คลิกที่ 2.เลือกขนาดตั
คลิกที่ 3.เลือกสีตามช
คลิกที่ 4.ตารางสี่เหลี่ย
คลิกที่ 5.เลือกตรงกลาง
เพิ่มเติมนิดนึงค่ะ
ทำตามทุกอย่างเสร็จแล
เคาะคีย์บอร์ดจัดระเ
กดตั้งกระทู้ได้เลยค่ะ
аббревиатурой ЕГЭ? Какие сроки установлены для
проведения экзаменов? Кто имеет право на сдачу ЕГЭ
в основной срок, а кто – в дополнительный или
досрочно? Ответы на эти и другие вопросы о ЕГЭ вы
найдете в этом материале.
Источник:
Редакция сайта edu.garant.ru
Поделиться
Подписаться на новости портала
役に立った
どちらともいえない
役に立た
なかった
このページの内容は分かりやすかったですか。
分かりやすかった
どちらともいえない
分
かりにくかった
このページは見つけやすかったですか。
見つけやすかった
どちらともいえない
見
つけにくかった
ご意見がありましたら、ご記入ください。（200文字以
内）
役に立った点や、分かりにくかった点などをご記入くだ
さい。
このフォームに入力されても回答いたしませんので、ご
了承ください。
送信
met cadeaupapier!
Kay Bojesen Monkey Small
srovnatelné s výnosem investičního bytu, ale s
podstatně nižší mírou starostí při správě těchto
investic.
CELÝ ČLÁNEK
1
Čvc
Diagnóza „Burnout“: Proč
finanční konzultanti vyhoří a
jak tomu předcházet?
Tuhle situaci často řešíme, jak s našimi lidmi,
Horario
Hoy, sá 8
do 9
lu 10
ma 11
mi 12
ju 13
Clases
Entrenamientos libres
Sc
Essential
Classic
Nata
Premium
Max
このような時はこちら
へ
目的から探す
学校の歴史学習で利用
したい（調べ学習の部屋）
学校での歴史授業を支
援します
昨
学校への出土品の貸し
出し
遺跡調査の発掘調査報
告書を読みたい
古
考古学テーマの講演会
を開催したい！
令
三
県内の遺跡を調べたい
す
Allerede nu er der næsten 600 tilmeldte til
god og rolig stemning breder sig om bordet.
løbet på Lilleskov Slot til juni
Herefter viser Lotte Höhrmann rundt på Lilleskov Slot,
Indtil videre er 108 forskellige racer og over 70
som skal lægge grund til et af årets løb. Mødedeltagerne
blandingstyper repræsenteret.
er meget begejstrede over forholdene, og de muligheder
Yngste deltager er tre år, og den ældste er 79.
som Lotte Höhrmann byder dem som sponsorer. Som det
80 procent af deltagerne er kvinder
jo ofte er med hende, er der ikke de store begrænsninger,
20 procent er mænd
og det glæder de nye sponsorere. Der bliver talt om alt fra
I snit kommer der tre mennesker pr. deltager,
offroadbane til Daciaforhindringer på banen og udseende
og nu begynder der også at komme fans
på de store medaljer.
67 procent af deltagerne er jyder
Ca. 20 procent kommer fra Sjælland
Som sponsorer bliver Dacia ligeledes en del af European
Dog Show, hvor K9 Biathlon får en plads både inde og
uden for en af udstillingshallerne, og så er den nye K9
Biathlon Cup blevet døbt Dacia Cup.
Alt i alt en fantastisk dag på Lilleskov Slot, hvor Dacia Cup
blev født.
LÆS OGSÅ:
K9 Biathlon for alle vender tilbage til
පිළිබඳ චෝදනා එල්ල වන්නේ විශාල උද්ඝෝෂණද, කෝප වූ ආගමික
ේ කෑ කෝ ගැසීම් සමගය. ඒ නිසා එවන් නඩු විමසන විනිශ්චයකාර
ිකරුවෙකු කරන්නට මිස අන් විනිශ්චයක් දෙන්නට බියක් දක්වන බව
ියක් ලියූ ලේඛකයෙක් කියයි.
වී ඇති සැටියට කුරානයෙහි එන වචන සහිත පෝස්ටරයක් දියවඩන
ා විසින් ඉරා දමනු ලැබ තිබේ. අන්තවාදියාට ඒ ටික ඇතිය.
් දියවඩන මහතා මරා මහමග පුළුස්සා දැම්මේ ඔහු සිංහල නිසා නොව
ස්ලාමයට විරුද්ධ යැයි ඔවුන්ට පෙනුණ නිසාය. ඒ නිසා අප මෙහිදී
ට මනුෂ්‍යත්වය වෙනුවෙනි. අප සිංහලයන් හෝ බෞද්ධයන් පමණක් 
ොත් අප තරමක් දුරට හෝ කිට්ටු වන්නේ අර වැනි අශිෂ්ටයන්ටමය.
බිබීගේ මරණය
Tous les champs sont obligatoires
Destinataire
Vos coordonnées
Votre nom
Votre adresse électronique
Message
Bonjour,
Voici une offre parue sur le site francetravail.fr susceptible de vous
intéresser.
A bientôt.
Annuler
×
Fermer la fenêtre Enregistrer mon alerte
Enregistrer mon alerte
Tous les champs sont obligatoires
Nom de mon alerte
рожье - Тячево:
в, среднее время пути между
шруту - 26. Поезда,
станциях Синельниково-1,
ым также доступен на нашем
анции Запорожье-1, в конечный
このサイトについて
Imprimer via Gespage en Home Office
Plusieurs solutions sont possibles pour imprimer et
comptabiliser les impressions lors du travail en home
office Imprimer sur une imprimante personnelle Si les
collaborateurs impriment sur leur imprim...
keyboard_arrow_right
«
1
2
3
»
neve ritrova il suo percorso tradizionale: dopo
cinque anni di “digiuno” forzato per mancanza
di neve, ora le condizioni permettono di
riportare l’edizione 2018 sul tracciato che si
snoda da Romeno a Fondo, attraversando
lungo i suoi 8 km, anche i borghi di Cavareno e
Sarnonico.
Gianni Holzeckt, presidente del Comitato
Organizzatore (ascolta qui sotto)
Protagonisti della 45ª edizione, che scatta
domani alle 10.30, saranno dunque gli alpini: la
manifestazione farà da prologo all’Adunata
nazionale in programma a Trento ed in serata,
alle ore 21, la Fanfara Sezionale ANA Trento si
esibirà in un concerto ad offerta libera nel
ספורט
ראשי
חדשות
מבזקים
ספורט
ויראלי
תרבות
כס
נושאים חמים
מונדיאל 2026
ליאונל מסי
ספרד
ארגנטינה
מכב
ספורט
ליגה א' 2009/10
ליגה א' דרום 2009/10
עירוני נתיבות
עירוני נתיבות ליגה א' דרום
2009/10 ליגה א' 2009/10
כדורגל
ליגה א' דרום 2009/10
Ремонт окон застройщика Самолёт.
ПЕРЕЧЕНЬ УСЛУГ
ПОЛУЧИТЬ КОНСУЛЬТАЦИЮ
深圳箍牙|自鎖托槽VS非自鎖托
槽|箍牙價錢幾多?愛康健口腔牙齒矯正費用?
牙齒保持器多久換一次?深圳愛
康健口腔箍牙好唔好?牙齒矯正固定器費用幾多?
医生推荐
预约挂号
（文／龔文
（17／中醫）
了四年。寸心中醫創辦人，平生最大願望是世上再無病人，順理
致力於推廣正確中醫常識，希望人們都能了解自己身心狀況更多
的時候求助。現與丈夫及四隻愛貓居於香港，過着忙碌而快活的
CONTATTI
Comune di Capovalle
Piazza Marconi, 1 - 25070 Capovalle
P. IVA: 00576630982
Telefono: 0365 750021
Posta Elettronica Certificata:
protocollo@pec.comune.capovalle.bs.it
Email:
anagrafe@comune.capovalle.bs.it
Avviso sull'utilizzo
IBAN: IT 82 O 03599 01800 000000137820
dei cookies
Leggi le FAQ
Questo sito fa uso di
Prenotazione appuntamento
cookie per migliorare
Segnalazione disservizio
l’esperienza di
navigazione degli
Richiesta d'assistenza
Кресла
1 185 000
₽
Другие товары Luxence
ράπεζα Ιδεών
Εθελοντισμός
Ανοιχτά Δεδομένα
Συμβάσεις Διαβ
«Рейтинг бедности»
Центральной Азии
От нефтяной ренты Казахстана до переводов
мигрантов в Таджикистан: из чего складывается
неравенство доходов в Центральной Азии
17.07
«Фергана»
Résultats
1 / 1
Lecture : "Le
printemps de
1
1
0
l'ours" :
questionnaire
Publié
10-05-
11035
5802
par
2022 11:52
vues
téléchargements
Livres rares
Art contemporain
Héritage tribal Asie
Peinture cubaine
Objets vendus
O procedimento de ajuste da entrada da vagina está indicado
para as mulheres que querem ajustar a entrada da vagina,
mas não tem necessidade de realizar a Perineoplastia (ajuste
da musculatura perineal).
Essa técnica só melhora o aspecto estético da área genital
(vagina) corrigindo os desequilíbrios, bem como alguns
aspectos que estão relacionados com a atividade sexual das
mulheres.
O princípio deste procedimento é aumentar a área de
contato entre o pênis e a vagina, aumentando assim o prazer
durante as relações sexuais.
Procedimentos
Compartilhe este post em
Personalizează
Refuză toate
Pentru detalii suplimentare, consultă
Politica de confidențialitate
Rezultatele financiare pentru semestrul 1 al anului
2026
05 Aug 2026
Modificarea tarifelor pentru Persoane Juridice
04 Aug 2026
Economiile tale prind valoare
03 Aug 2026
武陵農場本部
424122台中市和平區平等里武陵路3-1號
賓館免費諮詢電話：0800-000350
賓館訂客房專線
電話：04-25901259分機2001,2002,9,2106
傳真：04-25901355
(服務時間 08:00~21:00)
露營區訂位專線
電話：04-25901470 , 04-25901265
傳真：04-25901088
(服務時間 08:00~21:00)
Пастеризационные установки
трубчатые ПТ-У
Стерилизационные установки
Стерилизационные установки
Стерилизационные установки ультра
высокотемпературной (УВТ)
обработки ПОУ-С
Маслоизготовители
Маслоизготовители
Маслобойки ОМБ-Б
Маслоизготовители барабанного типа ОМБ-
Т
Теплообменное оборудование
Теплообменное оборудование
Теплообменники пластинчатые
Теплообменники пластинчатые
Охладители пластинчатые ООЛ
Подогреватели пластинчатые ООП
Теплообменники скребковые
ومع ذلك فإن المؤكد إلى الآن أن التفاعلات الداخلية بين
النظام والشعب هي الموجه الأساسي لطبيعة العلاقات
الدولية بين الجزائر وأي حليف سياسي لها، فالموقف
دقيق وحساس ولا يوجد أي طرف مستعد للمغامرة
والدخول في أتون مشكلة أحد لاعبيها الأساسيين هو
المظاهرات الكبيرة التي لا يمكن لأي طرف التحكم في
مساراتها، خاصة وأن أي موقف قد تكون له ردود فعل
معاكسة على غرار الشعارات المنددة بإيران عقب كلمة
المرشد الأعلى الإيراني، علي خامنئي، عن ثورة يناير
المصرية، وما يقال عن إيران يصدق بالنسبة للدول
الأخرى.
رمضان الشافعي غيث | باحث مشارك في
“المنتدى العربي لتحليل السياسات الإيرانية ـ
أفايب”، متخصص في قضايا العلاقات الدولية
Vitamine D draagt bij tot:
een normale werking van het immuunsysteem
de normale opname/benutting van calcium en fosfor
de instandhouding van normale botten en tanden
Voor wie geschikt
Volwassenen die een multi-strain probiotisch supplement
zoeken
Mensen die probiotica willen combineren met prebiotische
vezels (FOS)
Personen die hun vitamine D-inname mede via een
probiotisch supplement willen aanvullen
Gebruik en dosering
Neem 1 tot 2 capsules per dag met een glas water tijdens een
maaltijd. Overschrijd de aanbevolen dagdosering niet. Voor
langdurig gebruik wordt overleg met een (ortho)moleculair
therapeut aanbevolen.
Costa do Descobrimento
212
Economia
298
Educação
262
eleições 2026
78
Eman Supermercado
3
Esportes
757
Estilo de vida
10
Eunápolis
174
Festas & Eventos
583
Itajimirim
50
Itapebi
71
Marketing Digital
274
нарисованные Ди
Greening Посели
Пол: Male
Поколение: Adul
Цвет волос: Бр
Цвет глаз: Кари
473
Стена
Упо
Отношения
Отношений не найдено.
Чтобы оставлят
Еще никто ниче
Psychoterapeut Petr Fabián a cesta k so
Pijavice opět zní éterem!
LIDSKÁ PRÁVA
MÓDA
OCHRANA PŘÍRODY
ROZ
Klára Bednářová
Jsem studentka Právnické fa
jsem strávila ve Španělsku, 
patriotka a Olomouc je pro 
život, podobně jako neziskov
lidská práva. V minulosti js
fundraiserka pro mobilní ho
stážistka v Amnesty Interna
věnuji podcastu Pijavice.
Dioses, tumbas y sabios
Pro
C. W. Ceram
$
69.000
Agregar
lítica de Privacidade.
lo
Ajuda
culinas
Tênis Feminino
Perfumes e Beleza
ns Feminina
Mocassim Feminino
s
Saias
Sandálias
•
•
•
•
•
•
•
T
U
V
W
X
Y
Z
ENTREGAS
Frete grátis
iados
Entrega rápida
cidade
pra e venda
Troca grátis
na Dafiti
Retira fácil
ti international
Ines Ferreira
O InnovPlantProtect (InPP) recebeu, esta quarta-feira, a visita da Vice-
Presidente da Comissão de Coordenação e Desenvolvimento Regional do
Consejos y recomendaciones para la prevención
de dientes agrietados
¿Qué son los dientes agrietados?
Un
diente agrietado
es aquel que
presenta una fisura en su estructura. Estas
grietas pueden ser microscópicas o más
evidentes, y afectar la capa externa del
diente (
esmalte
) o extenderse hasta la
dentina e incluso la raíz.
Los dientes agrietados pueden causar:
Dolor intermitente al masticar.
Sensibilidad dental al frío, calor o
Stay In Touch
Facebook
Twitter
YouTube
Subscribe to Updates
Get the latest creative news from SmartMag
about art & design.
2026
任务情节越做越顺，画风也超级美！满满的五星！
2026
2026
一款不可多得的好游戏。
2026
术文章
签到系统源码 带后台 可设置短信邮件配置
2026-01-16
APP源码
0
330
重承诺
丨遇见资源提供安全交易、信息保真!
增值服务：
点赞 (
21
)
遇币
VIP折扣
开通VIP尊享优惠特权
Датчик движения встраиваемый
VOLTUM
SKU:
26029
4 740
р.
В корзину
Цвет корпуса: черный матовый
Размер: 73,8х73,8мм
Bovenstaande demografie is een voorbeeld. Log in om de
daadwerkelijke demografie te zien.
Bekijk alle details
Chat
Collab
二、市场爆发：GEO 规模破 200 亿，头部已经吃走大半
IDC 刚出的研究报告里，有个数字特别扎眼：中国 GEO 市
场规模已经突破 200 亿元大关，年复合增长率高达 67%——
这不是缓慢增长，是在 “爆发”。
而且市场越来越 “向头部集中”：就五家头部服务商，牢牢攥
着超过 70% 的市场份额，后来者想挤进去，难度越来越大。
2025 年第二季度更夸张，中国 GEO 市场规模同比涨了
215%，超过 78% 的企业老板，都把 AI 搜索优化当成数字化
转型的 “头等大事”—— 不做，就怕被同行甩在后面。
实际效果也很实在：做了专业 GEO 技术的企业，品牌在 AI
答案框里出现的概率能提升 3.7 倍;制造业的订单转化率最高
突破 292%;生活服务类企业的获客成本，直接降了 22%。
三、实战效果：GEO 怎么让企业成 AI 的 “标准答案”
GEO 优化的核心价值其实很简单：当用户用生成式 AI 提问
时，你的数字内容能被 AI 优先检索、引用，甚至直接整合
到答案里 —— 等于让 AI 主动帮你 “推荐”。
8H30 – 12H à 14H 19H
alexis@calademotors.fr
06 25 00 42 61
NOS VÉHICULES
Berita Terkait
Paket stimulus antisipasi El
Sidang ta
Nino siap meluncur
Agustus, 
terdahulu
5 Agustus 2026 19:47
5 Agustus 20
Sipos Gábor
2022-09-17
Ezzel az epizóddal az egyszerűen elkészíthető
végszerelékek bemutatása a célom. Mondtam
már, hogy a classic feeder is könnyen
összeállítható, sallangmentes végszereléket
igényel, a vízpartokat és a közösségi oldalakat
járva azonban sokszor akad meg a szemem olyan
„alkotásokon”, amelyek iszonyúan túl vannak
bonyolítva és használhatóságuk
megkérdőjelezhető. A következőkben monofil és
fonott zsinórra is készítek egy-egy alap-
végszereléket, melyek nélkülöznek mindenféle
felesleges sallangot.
================
_Assignment_
Turn everything from the start of the material down to the line containing "Yngste deltager er" into a numbered list, leaving out any blank lines.

_Task answer_
1. คลิกที่ 2.เลือกขนาดตั
2. คลิกที่ 3.เลือกสีตามช
3. คลิกที่ 4.ตารางสี่เหลี่ย
4. คลิกที่ 5.เลือกตรงกลาง
5. เพิ่มเติมนิดนึงค่ะ
6. ทำตามทุกอย่างเสร็จแล
7. เคาะคีย์บอร์ดจัดระเ
8. กดตั้งกระทู้ได้เลยค่ะ
9. аббревиатурой ЕГЭ? Какие сроки установлены для
10. проведения экзаменов? Кто имеет право на сдачу ЕГЭ
11. в основной срок, а кто – в дополнительный или
12. досрочно? Ответы на эти и другие вопросы о ЕГЭ вы
13. найдете в этом материале.
14. Источник:
15. Редакция сайта edu.garant.ru
16. Поделиться
17. Подписаться на новости портала
18. 役に立った
19. どちらともいえない
20. 役に立た
21. なかった
22. このページの内容は分かりやすかったですか。
23. 分かりやすかった
24. どちらともいえない
25. 分
26. かりにくかった
27. このページは見つけやすかったですか。
28. 見つけやすかった
29. どちらともいえない
30. 見
31. つけにくかった
32. ご意見がありましたら、ご記入ください。（200文字以
33. 内）
34. 役に立った点や、分かりにくかった点などをご記入くだ
35. さい。
36. このフォームに入力されても回答いたしませんので、ご
37. 了承ください。
38. 送信
39. met cadeaupapier!
40. Kay Bojesen Monkey Small
41. srovnatelné s výnosem investičního bytu, ale s
42. podstatně nižší mírou starostí při správě těchto
43. investic.
44. CELÝ ČLÁNEK
45. 1
46. Čvc
47. Diagnóza „Burnout“: Proč
48. finanční konzultanti vyhoří a
49. jak tomu předcházet?
50. Tuhle situaci často řešíme, jak s našimi lidmi,
51. Horario
52. Hoy, sá 8
53. do 9
54. lu 10
55. ma 11
56. mi 12
57. ju 13
58. Clases
59. Entrenamientos libres
60. Sc
61. Essential
62. Classic
63. Nata
64. Premium
65. Max
66. このような時はこちら
67. へ
68. 目的から探す
69. 学校の歴史学習で利用
70. したい（調べ学習の部屋）
71. 学校での歴史授業を支
72. 援します
73. 昨
74. 学校への出土品の貸し
75. 出し
76. 遺跡調査の発掘調査報
77. 告書を読みたい
78. 古
79. 考古学テーマの講演会
80. を開催したい！
81. 令
82. 三
83. 県内の遺跡を調べたい
84. す
85. Allerede nu er der næsten 600 tilmeldte til
86. god og rolig stemning breder sig om bordet.
87. løbet på Lilleskov Slot til juni
88. Herefter viser Lotte Höhrmann rundt på Lilleskov Slot,
89. Indtil videre er 108 forskellige racer og over 70
90. som skal lægge grund til et af årets løb. Mødedeltagerne
91. blandingstyper repræsenteret.
92. er meget begejstrede over forholdene, og de muligheder
93. Yngste deltager er tre år, og den ældste er 79.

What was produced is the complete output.